Hampir sebulan penuh tidak menulis di Kompasiana seakan hampir merobohkan kembali semangat literasi yang bergelora. Ada banyak kegiatan juga kesibukan yang tidak bisa ditinggalkan sehingga membuat hobi ini menjadi terlupakan. Pastinya pula sebagai sebuah hobi yang lahir dari hati maka menulis pun ternyata sangat tergantung dari kondisi hati atau suasana kebatinan seseorang.
Apa benar atau tidak bagi saya fix no debat kondisi atau suasana hati menjadi salah satu faktor utama bagi setiap pencinta atau pehobi literasi. Jadi saran saya buat para blogger buatlah suasana hatimu selalu tenang dan jiwa yang selalu berdamai dengan pikiran yang akan membuat ide dan gagasan menulis akan mengalir seperti air. Setuju atau tidak boleh ntar diskusi di kolom komentar. Mantap!

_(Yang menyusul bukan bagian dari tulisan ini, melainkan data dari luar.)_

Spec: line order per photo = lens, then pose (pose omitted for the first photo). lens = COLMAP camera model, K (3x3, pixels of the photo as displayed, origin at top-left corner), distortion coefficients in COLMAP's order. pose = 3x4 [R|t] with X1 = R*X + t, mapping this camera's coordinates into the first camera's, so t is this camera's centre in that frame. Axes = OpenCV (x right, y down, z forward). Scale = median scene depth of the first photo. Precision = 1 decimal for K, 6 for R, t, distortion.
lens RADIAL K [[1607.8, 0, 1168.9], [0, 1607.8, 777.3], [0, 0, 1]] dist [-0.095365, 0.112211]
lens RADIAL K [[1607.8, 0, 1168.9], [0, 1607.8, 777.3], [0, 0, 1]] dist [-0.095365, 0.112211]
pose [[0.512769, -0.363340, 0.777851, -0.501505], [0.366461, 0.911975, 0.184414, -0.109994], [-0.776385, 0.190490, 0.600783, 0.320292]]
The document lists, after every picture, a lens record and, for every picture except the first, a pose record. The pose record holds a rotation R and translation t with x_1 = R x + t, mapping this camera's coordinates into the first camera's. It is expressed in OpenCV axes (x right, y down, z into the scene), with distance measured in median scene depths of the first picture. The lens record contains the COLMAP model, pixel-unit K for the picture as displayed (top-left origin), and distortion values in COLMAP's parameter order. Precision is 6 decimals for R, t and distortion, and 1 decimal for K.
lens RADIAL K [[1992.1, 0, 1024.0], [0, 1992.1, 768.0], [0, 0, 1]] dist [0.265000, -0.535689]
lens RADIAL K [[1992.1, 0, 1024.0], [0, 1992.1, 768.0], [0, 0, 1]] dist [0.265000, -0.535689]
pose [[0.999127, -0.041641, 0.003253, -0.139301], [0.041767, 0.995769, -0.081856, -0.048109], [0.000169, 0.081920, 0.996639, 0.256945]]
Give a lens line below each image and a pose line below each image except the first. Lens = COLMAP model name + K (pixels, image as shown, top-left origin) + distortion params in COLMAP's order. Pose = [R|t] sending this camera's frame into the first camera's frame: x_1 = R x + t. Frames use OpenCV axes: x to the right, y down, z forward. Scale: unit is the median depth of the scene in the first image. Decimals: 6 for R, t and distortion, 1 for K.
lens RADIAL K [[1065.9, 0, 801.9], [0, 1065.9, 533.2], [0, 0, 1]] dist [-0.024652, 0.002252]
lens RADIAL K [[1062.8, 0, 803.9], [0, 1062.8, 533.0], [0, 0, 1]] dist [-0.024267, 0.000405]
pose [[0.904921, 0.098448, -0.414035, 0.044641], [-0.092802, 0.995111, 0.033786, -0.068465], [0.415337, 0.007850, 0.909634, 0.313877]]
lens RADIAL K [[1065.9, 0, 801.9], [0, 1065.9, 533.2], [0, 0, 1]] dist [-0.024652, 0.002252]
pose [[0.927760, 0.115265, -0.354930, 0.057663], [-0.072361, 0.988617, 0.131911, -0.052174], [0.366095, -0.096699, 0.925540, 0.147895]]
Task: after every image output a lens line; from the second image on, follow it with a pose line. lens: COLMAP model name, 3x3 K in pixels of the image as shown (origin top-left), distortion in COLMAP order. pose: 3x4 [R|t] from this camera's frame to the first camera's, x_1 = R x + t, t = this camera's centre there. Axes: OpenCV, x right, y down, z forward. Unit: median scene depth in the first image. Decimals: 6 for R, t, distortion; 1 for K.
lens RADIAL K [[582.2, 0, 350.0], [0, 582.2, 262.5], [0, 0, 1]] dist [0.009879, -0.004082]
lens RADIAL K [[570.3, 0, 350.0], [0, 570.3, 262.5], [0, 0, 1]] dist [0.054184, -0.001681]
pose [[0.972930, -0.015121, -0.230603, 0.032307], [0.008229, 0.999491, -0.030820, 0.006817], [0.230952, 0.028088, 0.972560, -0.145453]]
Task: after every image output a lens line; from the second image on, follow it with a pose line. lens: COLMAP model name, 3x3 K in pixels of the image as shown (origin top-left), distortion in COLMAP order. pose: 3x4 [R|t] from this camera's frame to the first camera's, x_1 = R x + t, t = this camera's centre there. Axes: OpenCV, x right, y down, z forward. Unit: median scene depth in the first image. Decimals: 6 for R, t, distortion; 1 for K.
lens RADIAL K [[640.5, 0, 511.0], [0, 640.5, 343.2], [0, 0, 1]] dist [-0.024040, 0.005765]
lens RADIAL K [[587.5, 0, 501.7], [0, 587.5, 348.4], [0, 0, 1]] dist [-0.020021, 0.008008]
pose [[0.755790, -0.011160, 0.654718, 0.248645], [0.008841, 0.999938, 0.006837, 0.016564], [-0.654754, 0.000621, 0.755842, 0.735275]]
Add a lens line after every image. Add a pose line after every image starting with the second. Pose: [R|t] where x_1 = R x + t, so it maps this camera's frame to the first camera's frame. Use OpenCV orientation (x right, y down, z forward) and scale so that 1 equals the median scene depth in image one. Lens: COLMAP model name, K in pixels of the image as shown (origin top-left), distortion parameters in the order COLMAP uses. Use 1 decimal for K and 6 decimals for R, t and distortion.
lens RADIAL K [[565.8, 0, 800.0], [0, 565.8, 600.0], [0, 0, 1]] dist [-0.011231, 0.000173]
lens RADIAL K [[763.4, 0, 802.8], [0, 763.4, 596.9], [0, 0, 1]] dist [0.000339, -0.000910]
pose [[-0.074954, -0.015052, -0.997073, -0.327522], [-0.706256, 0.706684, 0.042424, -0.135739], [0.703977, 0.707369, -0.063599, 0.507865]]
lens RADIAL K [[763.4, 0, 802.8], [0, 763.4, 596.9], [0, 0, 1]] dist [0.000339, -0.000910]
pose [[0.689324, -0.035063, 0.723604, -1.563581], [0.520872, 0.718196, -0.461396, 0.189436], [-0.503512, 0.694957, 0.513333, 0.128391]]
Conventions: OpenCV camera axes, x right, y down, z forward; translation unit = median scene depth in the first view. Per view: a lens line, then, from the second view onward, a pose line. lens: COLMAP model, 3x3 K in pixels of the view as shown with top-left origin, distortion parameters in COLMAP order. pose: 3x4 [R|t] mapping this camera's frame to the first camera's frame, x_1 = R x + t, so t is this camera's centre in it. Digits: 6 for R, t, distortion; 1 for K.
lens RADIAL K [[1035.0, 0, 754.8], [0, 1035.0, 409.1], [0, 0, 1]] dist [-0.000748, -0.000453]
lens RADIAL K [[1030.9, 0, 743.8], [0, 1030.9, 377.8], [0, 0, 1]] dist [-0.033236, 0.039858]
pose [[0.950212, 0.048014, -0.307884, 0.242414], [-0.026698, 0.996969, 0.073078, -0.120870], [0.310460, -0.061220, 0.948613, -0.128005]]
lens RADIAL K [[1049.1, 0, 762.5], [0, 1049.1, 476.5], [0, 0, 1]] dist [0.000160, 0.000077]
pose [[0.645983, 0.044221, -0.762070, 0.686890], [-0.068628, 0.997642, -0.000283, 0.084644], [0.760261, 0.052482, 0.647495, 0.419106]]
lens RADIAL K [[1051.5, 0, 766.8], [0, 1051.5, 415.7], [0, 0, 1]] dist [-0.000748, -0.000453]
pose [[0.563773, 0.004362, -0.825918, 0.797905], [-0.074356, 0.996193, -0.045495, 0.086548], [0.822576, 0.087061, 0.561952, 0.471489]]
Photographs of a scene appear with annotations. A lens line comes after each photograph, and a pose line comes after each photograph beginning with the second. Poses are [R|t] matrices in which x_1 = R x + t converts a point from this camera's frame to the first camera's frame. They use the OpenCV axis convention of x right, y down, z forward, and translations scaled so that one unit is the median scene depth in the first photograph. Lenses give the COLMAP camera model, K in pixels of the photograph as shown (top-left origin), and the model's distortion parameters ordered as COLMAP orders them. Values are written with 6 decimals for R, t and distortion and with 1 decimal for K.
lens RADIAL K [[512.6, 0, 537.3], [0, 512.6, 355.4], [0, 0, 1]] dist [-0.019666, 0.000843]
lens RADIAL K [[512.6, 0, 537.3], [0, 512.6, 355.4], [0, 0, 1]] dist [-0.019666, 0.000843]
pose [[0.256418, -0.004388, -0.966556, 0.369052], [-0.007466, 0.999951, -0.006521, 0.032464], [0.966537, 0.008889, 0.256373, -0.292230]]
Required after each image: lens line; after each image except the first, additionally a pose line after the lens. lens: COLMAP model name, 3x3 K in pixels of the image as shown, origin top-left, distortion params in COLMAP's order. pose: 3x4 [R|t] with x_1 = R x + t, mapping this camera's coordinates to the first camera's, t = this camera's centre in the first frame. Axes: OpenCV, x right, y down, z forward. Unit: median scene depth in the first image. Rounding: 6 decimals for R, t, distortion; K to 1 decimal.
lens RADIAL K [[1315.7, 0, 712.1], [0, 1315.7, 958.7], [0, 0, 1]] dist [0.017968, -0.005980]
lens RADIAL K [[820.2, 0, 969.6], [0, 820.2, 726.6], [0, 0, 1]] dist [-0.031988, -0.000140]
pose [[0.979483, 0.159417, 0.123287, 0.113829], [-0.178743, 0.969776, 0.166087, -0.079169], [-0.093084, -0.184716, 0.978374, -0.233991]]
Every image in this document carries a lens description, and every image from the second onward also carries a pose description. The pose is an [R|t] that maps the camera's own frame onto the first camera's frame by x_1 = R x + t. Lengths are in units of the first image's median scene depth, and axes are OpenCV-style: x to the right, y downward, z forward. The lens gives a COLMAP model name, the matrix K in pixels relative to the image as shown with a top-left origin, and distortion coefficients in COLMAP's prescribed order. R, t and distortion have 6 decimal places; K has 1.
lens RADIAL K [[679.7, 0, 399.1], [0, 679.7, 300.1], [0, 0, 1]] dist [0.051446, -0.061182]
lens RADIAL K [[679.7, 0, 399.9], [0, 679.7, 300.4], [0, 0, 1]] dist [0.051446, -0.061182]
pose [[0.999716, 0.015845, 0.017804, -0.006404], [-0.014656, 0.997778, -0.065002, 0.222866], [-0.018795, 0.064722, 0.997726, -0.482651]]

Yang pasti hari ini kita semua telah menapaki di awal bulan Agustus dan hampir tidak terasa dengan tetap kondisi yang sedang tidak baik-baik saja di seantero negeri dengan pelaksanaan "PPKM" (arti sebenarnya adalah "Pemberlakuan Pembatasan Kegiatan Masyarakat" dan juga begitu banyak pelesetannya) sebagai sebuah kebijakan pemerintah yang was-was dengan kondisi pandemi Covid-19 yang semakin meluas dan meningkat menjangkiti masyarakat.
Cukup menjadi sebuah alasan dan faktual terjadi di masyarakat bahwa secara fisik dan psikis juga akan mempengaruhi suasana kebatinan apalagi kesehatan fisik yang wajib untuk dijaga dengan asupan makanan lewat berusaha atau bekerja mencari sesuap nasi.
Semua dalam kondisi sulit dan terjepit namun selama asa masih terpelihara seyogyanya tidak ada alasan bagi setiap kita untuk menyerah dan kemudian bisa mati sia-sia karena imun terganggu dan kemudian menjadi santapan virus yang tak tampak yang semaunya menjangkiti setiap kita.
Pilihan untuk tetap berjuang saat kondisi sulit bukanlah mudah namun menyerah menjadi sebuah kekonyolan hidup di hari-hari ini. Karena apapun kondisinya seorang sahabat mengatakan bahwa pada akhirnya hanya orang yang kuat (terbaik) yang akan bertahan melewati hari-hari sulit.
Sebagaimana manusia yang dikenal dengan punya tubuh dan jiwa (roh) maka kedua elemen ini mejadi penentu untuk kembali mengingatkan setiap individu terhadap tujuan dan arah hidup. Fisik atau tubuh bisa saja terpelihara dengan ketersediaan makanan dan minuman yang bergizi namun psikis atau kebatinan akan terpelihara dengan baik bila tetap memelihara "api enerjik dan kreativitas".
Punya semangat dan pastinya kesehatan dari seluruh anggota tubuh untuk melaksanakan aktivitas dengan tanpa halangan apapun akan disempurnakan dengan semangat membara untuk mencipta atau berkreasi.
Tetap memelihara semangat berkarya meski dengan begitu banyak batasan gerak dan ruang dalam beraktivitas maka pilihan untuk berkarya dan berjumpa dalam ruang kreasi lewat semangat literasi adalah sebuah pilihan terbaik.
Literasi yang dalam dalam Kamus Besar Bahasa Indonesia (KBBI) diartikan sebagai kemampuan menulis dan membaca; kemampuan individu dalam mengolah informasi dan pengetahuan kecakapan hidup. Gelora semangat literasi yang semakin dirasakan serta mengingatkan saya dan anda bahwa negeri ini memerlukan narasi-narasi yang mengedukasi tanpa halangan di tengah pandemi.
Semakin membutuhkan jutaan penulis dengan membagikan narasi berikut literasi yang sadar atau tidak ternyata lebih efektif daripada sekedar kata basa-basi apalagi sensasi dengan menebar hoax.
Literasi yang baik tentunya adalah narasi yang dibangun secara faktual, bukan imajinasi atau fantasi serta berdasarkan realitas yang ada.
Sikap mental yang baik ditengah pandemi dan kemajuan digitalisasi seharusnya sudah menjadi gaya hidup yang mumpuni baik untuk diri sendiri atau berkonstribusi buat orang lain.